На попытку заставить монаха сломаться у Арти ушло минут десять — как ни странно, он обходился болезненными, но, на мой взгляд, слишком гуманными процедурами. Пришлось вмешаться.
Пересказ некоторых видов экстремального потрошения а–ля «Щепкин и K° на воина никакого впечатления не произвел: даже когда я описывала обработку точильным камнем десен, (к сожалению, напильника у нас с собой не оказалось) лишенных «лишних» зубов, он гордо смотрел куда–то сквозь меня и улыбался. Видимо, думал, что это только досужие бабские разговоры. Наивный! Отодвинув в сторону заслушавшегося де Коннэ, я присела на корточки рядом с будущей жертвой, и, усмехнувшись, представилась:
— Маша Коррин. Мать того мальчишки, которого вы похитили. Вник? Поэтому жалеть тебя я не буду. Перетерпишь точильный камень — выколю глаза и вырежу печень. Потом — кастрирую. Окажешься героем — что ж, найду другого, более разговорчивого. А тебя, выпотрошив заживо, брошу здесь. На съедение волкам… С другой стороны, скажешь все, что мне нужно — умрешь мужчиной. Быстро и почти безболезненно… Решил подумать? Что ж, твое дело…

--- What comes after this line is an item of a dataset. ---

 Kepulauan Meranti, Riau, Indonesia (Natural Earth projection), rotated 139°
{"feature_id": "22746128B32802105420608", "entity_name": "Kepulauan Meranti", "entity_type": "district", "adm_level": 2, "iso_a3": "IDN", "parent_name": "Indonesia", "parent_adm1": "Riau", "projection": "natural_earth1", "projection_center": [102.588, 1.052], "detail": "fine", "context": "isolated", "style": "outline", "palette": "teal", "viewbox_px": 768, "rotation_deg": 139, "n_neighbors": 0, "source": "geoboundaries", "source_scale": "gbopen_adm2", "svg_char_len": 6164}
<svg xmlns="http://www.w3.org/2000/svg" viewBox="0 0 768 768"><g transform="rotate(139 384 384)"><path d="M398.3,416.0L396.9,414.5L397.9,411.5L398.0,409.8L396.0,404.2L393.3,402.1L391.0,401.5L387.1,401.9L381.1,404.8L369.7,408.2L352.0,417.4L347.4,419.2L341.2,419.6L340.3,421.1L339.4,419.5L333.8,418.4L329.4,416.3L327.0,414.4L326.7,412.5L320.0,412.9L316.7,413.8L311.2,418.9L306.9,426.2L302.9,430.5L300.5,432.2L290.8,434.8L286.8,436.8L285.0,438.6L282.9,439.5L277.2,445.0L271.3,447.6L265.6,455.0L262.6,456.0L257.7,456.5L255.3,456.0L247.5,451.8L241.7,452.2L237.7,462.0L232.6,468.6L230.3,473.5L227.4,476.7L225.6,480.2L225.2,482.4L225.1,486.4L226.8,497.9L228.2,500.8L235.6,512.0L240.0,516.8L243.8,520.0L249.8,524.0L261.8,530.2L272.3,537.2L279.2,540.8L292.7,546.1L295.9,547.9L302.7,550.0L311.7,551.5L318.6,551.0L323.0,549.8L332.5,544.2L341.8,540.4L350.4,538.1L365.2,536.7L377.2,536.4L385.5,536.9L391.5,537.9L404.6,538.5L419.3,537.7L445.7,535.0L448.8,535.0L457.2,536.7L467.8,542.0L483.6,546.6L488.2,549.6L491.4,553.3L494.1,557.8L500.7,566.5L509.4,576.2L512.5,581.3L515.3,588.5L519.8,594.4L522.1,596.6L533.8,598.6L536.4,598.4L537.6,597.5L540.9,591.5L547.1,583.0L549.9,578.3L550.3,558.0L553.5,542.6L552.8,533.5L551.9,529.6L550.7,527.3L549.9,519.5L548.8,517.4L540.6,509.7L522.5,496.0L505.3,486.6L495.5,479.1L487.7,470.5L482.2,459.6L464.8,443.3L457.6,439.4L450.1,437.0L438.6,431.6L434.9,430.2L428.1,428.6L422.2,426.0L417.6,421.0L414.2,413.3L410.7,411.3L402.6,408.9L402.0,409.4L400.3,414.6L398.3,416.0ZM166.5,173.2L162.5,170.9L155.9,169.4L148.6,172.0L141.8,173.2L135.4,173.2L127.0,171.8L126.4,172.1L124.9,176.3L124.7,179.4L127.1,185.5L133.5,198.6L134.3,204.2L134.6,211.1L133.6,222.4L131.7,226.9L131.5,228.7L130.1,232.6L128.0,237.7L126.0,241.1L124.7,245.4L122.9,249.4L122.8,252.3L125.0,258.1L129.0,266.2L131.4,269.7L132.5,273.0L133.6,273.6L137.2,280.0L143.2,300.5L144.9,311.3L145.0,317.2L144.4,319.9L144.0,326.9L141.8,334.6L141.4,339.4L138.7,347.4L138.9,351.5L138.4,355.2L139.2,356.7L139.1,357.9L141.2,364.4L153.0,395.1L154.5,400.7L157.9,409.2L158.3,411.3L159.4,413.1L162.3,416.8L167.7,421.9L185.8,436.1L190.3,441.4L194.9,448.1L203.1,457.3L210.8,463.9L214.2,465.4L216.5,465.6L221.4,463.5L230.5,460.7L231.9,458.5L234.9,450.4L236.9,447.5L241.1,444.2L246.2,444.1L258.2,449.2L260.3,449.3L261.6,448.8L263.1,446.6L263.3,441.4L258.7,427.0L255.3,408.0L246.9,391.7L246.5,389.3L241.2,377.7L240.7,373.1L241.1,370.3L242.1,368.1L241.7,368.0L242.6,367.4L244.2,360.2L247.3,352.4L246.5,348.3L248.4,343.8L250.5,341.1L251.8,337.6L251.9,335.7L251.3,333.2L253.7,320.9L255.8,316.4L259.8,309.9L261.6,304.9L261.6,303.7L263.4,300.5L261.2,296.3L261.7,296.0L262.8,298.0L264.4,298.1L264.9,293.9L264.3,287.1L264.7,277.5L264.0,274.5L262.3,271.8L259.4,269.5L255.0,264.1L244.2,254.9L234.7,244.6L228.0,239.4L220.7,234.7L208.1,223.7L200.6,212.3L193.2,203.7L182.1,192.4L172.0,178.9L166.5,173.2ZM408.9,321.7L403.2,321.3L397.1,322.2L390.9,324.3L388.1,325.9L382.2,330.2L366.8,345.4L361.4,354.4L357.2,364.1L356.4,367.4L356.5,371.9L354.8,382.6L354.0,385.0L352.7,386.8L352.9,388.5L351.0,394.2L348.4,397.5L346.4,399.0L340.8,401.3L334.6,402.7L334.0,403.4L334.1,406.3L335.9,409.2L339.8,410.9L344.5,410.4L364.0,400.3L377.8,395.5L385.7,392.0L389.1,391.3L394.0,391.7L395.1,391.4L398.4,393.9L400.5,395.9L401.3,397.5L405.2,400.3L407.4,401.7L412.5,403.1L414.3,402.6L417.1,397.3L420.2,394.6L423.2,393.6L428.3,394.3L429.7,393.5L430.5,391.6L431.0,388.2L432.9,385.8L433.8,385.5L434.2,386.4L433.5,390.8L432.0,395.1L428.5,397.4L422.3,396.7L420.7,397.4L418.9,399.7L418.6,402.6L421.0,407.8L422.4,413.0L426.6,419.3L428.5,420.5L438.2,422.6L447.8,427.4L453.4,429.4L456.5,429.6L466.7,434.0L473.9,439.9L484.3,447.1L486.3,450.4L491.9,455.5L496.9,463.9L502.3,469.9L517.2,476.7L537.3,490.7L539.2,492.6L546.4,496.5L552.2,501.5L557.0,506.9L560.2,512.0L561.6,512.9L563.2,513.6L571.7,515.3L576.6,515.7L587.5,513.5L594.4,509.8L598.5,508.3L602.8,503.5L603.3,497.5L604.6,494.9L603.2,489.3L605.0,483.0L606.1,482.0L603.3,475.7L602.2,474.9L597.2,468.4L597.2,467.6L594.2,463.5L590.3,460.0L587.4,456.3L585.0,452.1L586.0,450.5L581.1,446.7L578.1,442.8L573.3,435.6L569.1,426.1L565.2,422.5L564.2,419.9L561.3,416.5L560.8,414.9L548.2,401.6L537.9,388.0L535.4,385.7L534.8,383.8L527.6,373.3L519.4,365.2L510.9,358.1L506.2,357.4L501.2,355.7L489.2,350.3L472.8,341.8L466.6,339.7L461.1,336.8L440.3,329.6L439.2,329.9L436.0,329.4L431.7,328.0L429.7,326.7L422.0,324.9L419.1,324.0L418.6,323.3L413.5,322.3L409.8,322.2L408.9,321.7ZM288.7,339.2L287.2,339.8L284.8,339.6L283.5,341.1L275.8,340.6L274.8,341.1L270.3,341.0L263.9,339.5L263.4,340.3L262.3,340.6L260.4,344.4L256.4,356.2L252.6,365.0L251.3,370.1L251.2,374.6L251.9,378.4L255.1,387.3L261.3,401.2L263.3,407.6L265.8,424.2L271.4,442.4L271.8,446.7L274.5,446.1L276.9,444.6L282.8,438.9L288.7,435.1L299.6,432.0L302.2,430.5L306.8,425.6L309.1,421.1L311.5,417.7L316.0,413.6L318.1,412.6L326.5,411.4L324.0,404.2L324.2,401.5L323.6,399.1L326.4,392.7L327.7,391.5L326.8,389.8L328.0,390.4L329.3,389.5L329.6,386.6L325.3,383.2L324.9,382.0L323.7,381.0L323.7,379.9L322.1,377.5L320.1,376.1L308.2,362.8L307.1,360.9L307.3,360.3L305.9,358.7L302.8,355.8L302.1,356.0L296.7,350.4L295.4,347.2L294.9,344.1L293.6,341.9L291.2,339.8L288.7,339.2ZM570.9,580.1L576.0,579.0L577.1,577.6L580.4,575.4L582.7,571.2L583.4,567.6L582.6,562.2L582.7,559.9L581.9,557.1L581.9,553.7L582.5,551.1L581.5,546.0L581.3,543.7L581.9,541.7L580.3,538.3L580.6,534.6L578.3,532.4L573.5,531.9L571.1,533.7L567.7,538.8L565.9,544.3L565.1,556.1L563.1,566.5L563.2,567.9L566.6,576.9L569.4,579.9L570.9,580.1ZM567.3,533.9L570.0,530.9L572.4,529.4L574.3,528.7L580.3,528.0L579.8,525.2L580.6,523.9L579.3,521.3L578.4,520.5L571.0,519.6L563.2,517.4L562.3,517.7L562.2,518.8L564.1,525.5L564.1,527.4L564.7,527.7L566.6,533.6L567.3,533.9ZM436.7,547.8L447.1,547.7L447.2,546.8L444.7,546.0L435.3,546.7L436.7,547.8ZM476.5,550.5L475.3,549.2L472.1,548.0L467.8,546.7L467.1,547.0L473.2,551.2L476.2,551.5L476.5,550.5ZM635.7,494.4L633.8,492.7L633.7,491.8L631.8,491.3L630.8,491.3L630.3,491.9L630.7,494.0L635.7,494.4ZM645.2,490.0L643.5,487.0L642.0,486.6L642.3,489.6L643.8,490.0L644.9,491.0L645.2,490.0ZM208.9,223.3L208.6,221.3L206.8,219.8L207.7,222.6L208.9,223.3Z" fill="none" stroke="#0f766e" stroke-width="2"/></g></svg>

И, уйдя в джуше, рукояткой ножа выбила ему передние зубы.
Трудно сказать, что его напугало — вид точильного камня, приближающегося к его изуродованной нижней челюсти, выражение моего лица или абсолютное спокойствие, с каким я все это делала. Но факт остается фактом — он замычал и принялся утвердительно мотать головой.

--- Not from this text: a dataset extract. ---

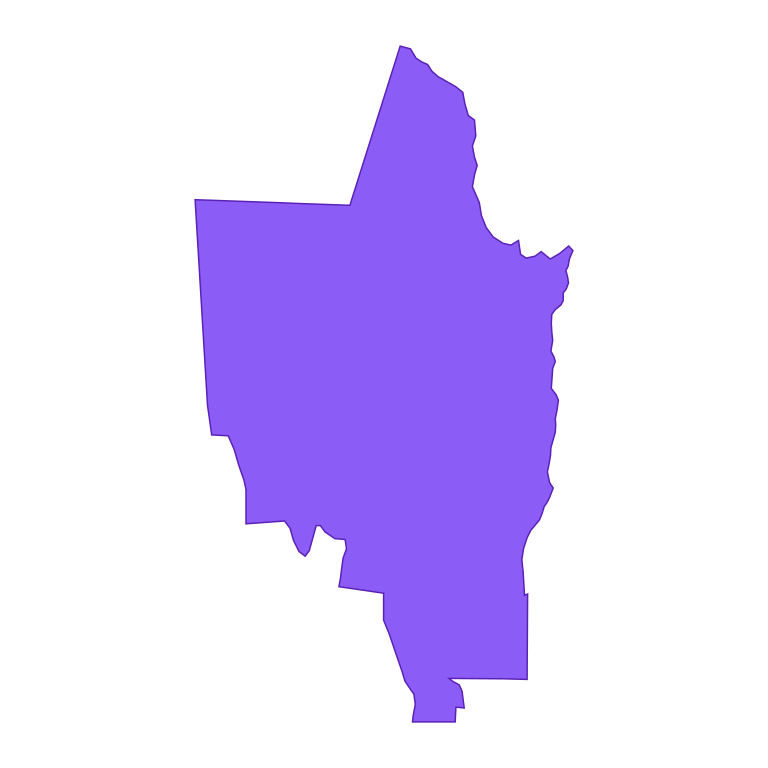 outline of Seremban, Negeri Sembilan, Malaysia
{"feature_id": "92858781B89018388239971", "entity_name": "Seremban", "entity_type": "district", "adm_level": 2, "iso_a3": "MYS", "parent_name": "Malaysia", "parent_adm1": "Negeri Sembilan", "projection": "equal_earth", "projection_center": [101.966, 2.756], "detail": "fine", "context": "isolated", "style": "filled", "palette": "violet", "viewbox_px": 768, "rotation_deg": 0, "n_neighbors": 0, "source": "geoboundaries", "source_scale": "gbopen_adm2", "svg_char_len": 1693}
<svg xmlns="http://www.w3.org/2000/svg" viewBox="0 0 768 768"><path d="M400.2,46.1L349.9,205.3L293.5,203.3L287.5,203.0L242.9,201.4L195.1,199.7L207.5,405.2L211.4,432.8L211.6,434.9L228.2,435.8L234.3,449.7L238.5,464.5L244.0,480.2L246.0,489.5L246.0,504.3L246.0,523.8L284.6,521.0L290.1,528.4L293.5,540.4L299.0,551.5L305.2,556.2L309.3,550.6L316.2,525.6L320.3,525.6L325.2,532.1L334.8,538.6L345.1,539.5L346.5,548.8L343.1,558.0L341.7,568.2L340.3,579.3L338.9,586.7L383.6,593.2L383.6,608.9L383.6,620.1L389.2,633.9L397.4,658.0L402.2,671.9L405.0,681.2L411.2,690.4L413.9,694.1L415.3,704.3L413.2,715.4L412.5,721.9L455.2,721.9L455.9,707.1L464.2,708.0L462.1,691.4L459.3,684.9L452.5,681.2L449.0,678.4L503.8,678.8L527.1,679.4L527.6,594.0L524.5,595.2L523.2,572.7L521.8,559.6L523.6,548.4L527.1,537.7L530.6,530.6L539.5,519.9L542.1,513.4L544.3,506.3L546.9,502.8L549.6,497.4L553.2,488.1L553.1,487.9L549.6,482.6L547.4,471.9L549.1,463.7L550.5,455.4L550.9,447.7L555.3,432.2L555.7,425.1L555.3,418.6L557.1,409.7L558.4,400.2L556.2,394.9L551.3,388.4L552.7,368.3L555.3,361.7L554.0,357.0L550.9,351.1L552.7,340.4L551.8,332.1L551.3,323.2L551.8,314.3L555.3,309.6L561.0,304.9L563.2,300.7L563.2,293.0L566.3,288.9L568.5,282.9L567.6,277.0L565.9,270.5L568.1,266.3L569.4,259.0L572.9,250.6L568.7,246.0L559.8,253.4L550.2,259.0L541.2,251.6L535.0,256.2L526.1,258.1L520.6,254.3L518.5,240.5L510.9,245.1L502.7,243.2L493.0,236.8L486.2,227.5L481.4,215.5L479.3,202.5L472.4,186.8L474.5,174.7L477.2,165.5L474.5,157.2L472.4,146.0L475.8,135.9L474.5,120.1L468.3,115.5L464.8,103.5L462.8,92.4L455.9,86.8L446.3,81.3L438.0,76.6L431.8,71.1L427.7,64.6L421.5,61.8L416.0,58.1L410.5,48.9L400.2,46.1Z" fill="#8b5cf6" stroke="#5b21b6" stroke-width="1.5"/></svg>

Через полчаса мы с Арти знали достаточно много: место, где их дожидается корабль, маршрут, по которому они прошли на территорию Аниора, количество людей в отряде и имя его командира. А вот с названием монастыря, в котором дислоцируется Черная сотня, вышел полный облом — услышав заданный мною вопрос, монах внезапно побледнел, закатил глаза под веки, и, пару раз выгнувшись в пояснице, умер. Видимо, сработала какая–то защитная программа, вбитая в сознание такими же гипнотизерами, как и те, которые обрабатывали моего Самира…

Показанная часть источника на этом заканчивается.